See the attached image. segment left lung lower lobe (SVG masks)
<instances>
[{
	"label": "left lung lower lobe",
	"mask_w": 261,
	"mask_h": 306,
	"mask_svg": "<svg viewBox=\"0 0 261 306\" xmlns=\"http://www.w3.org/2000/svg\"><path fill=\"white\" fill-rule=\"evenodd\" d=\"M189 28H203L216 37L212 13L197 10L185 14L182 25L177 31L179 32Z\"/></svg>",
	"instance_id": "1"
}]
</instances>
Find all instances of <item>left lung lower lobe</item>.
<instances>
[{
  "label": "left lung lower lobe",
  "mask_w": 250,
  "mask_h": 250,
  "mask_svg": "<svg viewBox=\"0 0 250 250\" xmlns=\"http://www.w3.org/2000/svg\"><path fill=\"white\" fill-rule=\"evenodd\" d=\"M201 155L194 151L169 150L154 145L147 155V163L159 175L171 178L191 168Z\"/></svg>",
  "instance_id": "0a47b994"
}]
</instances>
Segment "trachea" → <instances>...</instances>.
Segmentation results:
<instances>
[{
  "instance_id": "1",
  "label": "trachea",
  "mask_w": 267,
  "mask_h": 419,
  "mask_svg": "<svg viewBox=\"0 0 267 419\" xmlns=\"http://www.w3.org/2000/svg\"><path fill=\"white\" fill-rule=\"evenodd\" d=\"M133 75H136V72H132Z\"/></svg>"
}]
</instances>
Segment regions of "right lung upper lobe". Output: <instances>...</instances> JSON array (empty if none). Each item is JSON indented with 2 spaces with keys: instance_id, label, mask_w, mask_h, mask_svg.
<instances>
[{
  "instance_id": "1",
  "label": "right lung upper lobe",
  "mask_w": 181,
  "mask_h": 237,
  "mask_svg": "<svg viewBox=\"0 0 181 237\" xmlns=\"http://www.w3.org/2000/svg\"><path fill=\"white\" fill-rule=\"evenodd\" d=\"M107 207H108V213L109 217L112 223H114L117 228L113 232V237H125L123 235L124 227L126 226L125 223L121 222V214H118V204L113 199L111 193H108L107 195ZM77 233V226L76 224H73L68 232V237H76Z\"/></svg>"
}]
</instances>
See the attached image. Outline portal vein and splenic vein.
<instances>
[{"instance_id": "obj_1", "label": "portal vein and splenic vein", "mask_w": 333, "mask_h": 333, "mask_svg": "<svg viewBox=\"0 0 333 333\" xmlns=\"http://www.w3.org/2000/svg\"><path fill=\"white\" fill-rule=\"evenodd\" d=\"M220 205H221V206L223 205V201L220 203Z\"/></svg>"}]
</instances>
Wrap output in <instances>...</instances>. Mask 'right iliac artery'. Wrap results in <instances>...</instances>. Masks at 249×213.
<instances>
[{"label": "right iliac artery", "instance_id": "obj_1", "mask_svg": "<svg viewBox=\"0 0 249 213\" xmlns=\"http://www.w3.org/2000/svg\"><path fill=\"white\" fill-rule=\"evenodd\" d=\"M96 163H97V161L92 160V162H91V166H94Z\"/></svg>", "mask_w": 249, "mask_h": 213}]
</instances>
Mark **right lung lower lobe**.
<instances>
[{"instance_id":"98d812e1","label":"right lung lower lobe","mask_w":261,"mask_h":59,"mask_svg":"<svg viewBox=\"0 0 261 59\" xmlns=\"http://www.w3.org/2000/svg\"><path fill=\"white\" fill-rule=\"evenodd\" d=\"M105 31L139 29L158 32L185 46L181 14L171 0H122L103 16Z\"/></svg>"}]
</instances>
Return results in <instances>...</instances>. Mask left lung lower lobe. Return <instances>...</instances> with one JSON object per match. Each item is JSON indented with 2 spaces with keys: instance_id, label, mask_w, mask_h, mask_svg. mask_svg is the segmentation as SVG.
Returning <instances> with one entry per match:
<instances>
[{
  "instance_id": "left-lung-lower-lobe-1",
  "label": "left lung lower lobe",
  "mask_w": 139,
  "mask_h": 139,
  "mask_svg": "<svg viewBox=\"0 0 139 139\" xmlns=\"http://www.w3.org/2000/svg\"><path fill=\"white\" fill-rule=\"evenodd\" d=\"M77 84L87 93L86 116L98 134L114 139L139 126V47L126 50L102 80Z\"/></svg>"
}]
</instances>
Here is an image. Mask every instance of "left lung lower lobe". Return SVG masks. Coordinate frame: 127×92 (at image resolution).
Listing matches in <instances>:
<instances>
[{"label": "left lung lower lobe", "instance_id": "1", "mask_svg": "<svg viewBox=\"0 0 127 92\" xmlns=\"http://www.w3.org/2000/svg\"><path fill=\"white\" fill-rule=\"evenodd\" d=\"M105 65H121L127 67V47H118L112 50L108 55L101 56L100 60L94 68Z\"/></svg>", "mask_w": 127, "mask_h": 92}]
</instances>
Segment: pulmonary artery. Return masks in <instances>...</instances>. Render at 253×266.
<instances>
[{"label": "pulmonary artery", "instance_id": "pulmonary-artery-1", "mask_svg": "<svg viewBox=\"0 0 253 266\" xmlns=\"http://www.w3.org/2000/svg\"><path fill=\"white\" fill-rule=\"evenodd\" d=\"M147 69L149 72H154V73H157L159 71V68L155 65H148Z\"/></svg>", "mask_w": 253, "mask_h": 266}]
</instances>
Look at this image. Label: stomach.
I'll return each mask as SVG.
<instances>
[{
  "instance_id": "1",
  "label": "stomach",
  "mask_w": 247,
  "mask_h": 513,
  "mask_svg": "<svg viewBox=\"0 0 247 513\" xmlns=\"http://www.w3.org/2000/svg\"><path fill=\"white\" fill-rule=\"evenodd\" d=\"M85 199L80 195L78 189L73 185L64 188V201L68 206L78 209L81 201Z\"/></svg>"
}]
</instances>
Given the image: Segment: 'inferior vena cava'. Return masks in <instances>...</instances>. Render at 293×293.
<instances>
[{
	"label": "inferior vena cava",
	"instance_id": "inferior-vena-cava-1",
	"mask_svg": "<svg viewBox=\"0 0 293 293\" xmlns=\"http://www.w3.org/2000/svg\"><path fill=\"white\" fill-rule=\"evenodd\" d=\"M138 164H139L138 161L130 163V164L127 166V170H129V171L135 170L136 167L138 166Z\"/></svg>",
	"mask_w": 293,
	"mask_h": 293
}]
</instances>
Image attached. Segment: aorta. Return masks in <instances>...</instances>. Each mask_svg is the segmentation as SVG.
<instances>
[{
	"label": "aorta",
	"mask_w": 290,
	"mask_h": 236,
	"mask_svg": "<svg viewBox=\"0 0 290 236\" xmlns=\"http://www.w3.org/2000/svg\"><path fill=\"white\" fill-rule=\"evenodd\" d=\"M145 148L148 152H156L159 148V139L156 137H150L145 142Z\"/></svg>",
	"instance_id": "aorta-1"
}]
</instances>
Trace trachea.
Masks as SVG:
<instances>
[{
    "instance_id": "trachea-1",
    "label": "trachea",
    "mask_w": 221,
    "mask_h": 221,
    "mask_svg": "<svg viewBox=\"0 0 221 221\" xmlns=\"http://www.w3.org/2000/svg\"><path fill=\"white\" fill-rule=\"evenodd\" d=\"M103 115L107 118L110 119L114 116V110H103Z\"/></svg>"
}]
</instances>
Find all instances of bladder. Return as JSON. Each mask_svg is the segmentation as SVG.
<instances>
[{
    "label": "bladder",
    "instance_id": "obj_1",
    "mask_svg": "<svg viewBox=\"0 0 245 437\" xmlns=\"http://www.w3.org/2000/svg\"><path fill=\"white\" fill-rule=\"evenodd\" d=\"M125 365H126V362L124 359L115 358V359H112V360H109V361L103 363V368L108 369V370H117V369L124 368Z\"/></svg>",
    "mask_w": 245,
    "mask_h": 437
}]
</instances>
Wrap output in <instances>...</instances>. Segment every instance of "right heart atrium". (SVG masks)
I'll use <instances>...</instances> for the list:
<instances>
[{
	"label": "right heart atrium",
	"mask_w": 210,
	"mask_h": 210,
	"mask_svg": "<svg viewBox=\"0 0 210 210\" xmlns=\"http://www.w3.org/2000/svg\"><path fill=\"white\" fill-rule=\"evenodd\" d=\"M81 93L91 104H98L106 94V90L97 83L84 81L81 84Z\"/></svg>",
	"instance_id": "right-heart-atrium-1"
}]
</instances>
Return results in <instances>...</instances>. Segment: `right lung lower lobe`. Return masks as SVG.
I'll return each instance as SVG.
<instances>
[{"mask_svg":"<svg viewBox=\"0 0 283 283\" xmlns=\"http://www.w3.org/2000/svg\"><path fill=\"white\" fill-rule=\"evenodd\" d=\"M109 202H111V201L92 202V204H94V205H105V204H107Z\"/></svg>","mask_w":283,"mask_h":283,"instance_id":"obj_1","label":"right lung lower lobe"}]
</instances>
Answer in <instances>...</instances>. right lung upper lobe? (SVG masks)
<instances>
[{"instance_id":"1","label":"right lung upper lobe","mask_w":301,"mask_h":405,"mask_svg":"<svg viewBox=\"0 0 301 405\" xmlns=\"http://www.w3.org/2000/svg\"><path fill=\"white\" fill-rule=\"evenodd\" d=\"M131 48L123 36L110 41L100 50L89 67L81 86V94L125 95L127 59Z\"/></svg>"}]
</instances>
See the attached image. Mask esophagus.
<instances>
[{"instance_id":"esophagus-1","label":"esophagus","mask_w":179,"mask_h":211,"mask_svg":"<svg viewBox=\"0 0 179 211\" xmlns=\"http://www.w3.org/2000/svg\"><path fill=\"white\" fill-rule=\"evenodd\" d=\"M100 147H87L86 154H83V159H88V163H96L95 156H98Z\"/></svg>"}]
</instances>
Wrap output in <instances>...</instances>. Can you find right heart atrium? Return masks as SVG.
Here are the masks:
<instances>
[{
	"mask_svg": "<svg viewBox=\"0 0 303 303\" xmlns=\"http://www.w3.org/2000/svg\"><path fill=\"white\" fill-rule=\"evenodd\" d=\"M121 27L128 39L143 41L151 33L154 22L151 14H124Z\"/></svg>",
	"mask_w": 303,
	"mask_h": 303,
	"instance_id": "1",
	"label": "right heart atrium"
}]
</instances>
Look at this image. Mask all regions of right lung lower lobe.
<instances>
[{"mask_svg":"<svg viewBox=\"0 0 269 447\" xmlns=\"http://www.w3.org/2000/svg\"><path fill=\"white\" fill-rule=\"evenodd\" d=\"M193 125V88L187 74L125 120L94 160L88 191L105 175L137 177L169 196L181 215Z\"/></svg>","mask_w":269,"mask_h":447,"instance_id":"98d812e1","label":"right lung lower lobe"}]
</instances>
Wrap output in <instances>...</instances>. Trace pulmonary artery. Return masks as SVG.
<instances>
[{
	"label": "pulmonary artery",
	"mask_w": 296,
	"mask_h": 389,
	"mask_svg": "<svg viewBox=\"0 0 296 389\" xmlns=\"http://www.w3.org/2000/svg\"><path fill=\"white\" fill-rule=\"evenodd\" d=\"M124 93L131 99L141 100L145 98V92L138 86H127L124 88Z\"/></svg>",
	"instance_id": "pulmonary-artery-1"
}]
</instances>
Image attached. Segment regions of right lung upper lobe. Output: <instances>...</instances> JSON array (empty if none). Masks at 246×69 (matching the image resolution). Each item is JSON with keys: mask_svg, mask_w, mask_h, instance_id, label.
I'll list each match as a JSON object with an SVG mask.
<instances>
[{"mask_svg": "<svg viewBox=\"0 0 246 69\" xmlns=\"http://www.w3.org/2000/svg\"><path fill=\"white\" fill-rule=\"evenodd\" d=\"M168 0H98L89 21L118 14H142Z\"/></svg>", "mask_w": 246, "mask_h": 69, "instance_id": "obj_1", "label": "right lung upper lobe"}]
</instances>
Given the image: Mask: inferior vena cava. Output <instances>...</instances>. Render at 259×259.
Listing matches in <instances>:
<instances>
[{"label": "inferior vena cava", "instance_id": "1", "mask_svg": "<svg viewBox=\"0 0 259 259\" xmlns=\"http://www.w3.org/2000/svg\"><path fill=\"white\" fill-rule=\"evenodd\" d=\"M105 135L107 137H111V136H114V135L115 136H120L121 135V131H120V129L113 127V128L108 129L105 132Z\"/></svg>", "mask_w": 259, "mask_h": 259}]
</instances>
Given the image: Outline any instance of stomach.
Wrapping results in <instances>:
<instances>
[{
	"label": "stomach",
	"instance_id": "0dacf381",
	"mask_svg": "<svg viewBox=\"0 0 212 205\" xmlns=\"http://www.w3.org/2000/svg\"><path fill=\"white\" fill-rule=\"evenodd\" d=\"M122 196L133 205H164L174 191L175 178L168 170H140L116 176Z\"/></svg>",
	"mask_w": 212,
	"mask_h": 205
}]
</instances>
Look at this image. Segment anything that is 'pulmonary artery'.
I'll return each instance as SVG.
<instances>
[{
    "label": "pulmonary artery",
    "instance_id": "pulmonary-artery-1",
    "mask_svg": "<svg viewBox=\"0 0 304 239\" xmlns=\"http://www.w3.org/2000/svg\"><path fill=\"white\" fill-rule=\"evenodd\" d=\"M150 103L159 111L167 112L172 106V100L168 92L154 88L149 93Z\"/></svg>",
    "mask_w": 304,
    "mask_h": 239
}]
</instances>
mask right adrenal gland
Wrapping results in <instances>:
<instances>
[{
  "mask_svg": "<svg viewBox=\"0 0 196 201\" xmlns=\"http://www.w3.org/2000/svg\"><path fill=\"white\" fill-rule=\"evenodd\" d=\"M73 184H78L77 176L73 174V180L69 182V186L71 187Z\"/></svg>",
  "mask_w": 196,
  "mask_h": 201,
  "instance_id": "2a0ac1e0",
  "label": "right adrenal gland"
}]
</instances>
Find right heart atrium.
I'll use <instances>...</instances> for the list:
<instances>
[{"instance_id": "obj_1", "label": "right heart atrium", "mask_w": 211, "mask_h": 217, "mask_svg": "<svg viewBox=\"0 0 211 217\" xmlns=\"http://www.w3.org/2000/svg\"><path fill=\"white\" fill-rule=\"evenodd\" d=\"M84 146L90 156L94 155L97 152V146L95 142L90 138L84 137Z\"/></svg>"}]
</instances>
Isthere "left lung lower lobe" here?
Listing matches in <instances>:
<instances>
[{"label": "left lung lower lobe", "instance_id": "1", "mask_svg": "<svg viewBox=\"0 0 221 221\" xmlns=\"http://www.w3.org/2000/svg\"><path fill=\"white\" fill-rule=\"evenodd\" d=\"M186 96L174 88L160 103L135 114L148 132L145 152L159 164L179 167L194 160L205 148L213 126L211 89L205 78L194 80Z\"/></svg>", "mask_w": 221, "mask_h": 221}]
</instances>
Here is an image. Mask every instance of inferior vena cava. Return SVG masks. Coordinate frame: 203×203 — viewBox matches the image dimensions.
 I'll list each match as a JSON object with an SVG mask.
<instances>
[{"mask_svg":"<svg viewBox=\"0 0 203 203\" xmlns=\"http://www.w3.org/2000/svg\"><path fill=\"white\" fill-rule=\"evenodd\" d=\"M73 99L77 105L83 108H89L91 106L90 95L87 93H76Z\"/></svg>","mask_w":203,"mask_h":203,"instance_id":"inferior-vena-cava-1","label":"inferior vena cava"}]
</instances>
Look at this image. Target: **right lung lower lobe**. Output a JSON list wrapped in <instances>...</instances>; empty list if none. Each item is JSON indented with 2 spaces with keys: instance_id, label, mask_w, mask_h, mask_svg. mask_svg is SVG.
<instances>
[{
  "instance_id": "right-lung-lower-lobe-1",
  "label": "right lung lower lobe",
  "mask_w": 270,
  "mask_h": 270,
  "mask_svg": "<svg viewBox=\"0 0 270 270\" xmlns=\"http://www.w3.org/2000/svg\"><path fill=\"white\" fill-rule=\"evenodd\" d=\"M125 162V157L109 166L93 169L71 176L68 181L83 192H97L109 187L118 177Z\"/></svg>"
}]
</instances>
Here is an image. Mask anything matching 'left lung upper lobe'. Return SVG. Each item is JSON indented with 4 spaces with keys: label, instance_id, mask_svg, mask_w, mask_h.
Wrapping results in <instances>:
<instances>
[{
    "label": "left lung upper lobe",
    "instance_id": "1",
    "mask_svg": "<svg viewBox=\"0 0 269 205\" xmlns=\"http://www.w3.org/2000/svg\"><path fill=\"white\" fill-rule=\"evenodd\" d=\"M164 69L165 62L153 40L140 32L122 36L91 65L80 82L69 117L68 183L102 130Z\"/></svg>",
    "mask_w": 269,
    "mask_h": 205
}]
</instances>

▶ _Directions_
Count how many lines in the material above contain the string "stomach", treating uppercase and lowercase as different, and please reply with that number alone.

▶ _Output for this exercise_
4